Here's the Carpenter-Logan piece, in case you wish to avoid sleep tonight:

Thursday, May 04, 2006

'I Got a Fever....'

Here's something I can forgive myself for missing, preoccupied as we all are with the other priorities brimming over in the Republican agenda -"closing" the borders, grappling for cogency on Iran, scuttling the Rumsfeld coup, scrubbing away lobbying chicanery with the greased elbows of federal regulation, bribing consumers to calm down about oil prices and so on:

Sen. Grassley, standing athwart history, yelling "down with specialty hospitals!"

Everything you need to know about the state of Republican politics is supplied by the single issue of health policy. An enervated Republican president in a dismal state gets the opportunity to flex his muscle and make an eloquent case for something he's been promising to do for years - reform Social Security and expand HSAs - and decides, apparently after some careful deliberation, to drop that political clout into the hands of nimrods of Grassley's ilk, and instead work to defend the indefensible prescription drug entitlement. Impressive.

Small wonder that Democrats keep their brash confidence in running on issues like health policy, on which they have absolutely no position of any kind, period.

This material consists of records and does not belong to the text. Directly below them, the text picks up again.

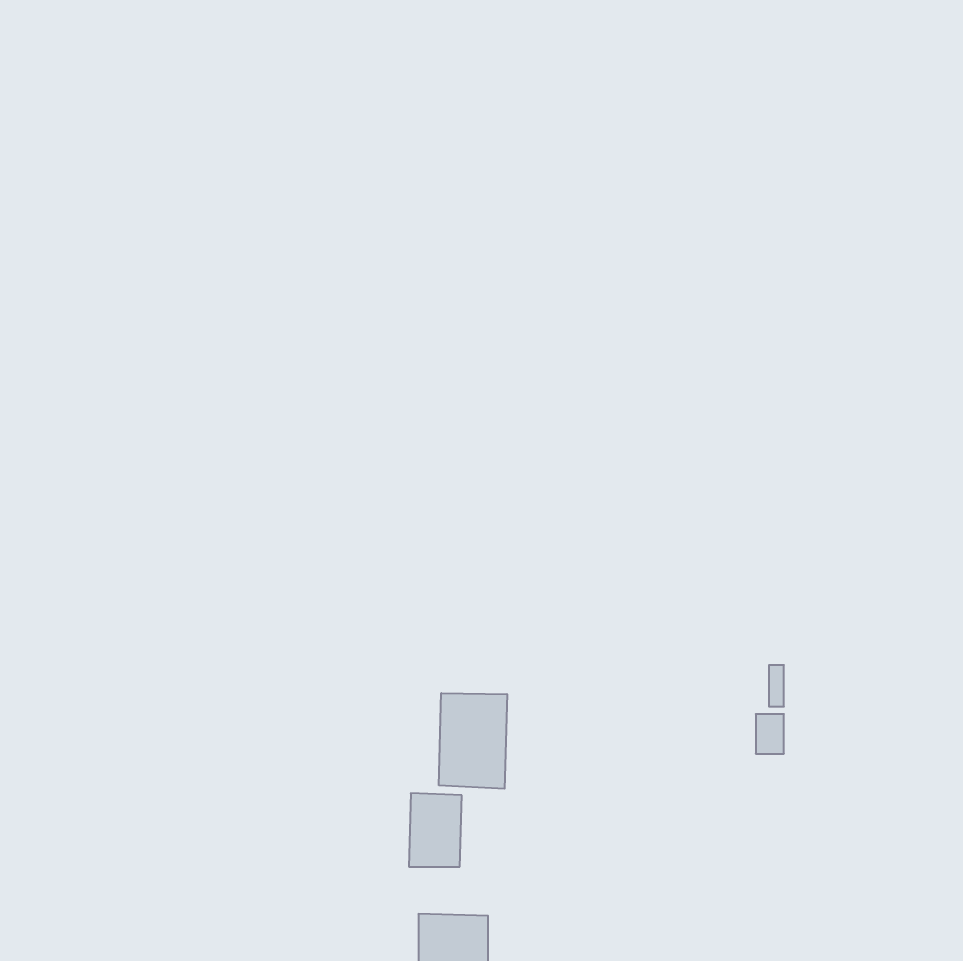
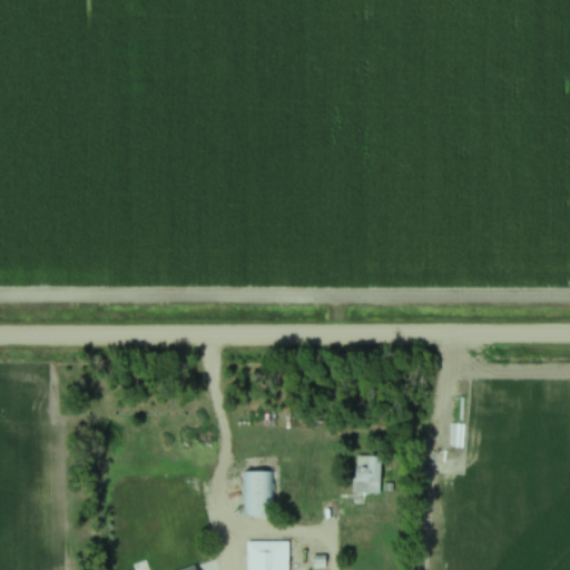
building: [439,693,507,789] -> none
building: none -> [355,458,381,494]

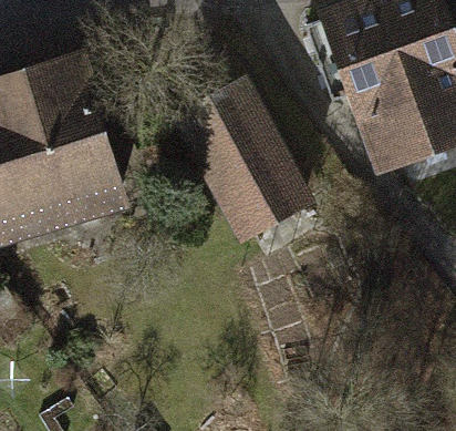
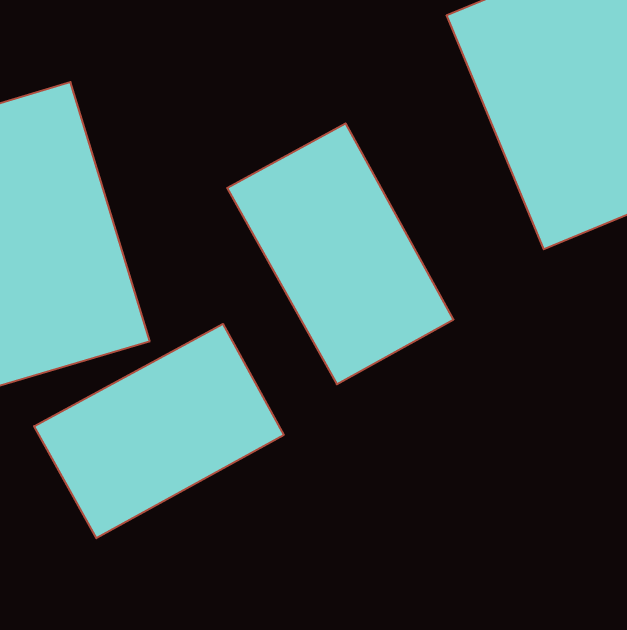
building: none -> [34,324,284,538]

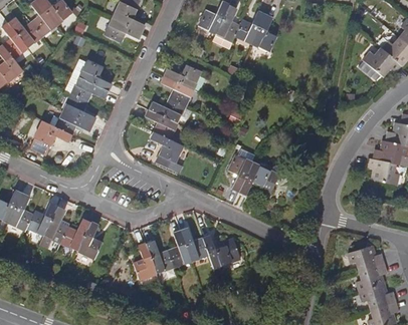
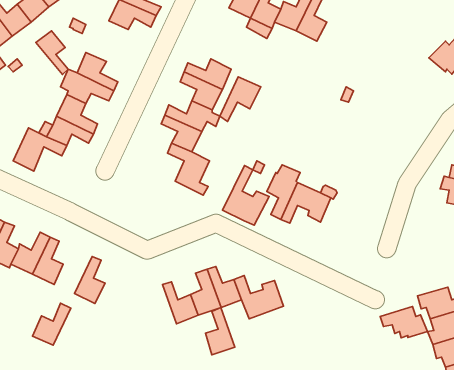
building: none -> [36,31,68,75]
building: none -> [220,77,261,121]
building: none -> [222,165,269,225]
building: [61,217,91,250] -> [33,303,71,345]
building: [135,243,158,280] -> [205,308,235,355]
building: none -> [380,306,428,338]

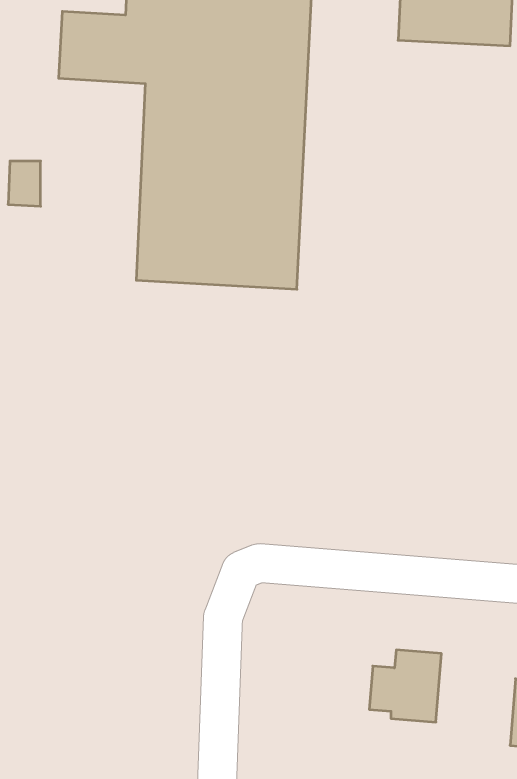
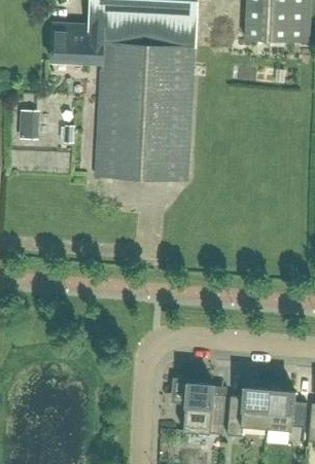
building: none -> [174,382,225,434]
building: none -> [267,389,307,430]

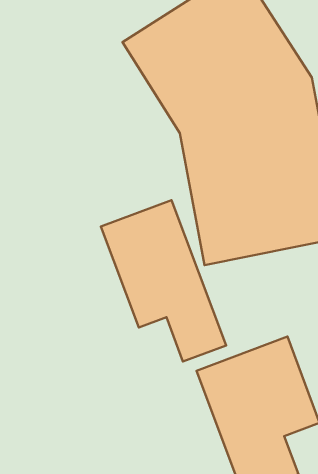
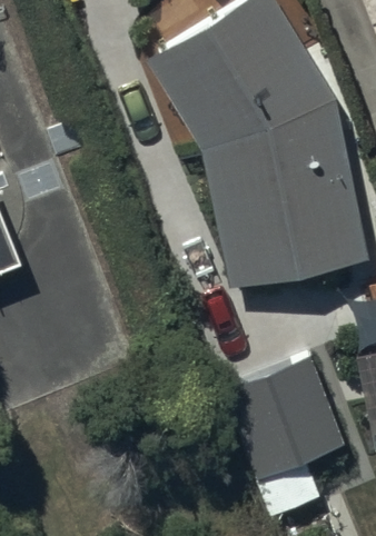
building: [101,200,226,362] -> none

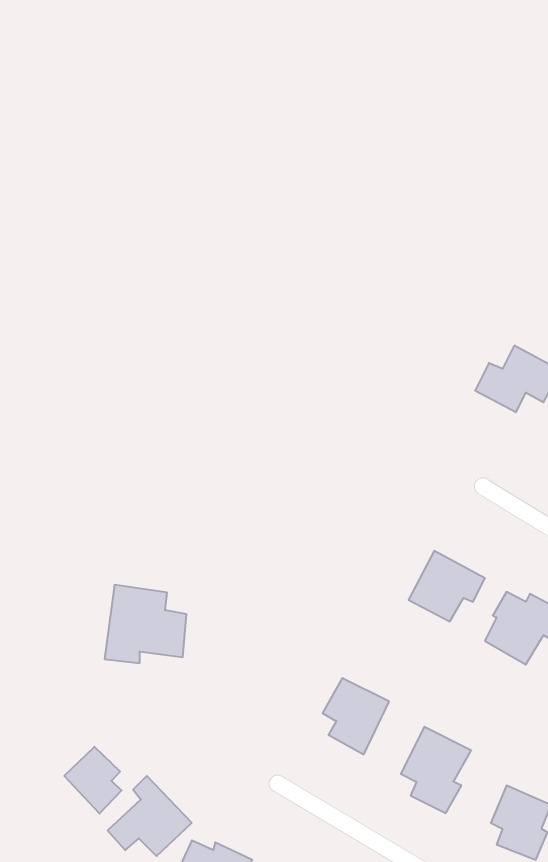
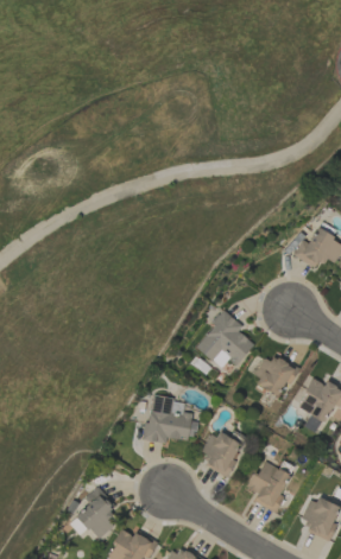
building: none -> [197,310,255,368]
building: [105,585,187,663] -> [146,396,196,444]
building: [64,747,122,814] -> none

More righteous indignation, including a well-deserved shot at what seems to be the emerging Republican consensus on federally mandated (read: rectally administered) health insurance purchases, from Cato's Michael Cannon here:


Wednesday, May 03, 2006

Another One Bites the Dust

And it's about time. If you haven't heard, Christopher Hitchens is now amidst verbal fisticuffs with the pompous and very often terribly unpersuasive history professor/blogger Juan Cole. The substantive matter is over Cole's apparently shoddy, laughably naive take on Ahmadinejad's designs for Israel. Cole's writing frequently bears the all too familiar affliction among foreign policy commentators of various schools of thought, which causes him to infer out loud some sophisticated political collusion among a quiet Jewish cabal in our government. I wouldn't attribute this idiosyncrasy to what is at issue between Hitchens and him - necessarily. Especially because what Cole seems especially incensed over is how Hitchens managed to 'pilfer' an e-mail he wrote laying out his apparently mistranslated interpretation of Ahmadinejad's statement about wiping Israel off the map. No biggie, says Cole; wrong, says Hitchens.

But the embarassing e-mail came, according to Hitchens, in an unsolicited forward from one of Hitchens' readers. Even assuming Hitchens' correspondent is an adroit hacker, what is obvious is that, while his fluency in Persian might be perfect, Juan Cole could benefit yet from looking up the meaning of the English word 'pilfer' in an English dictionary.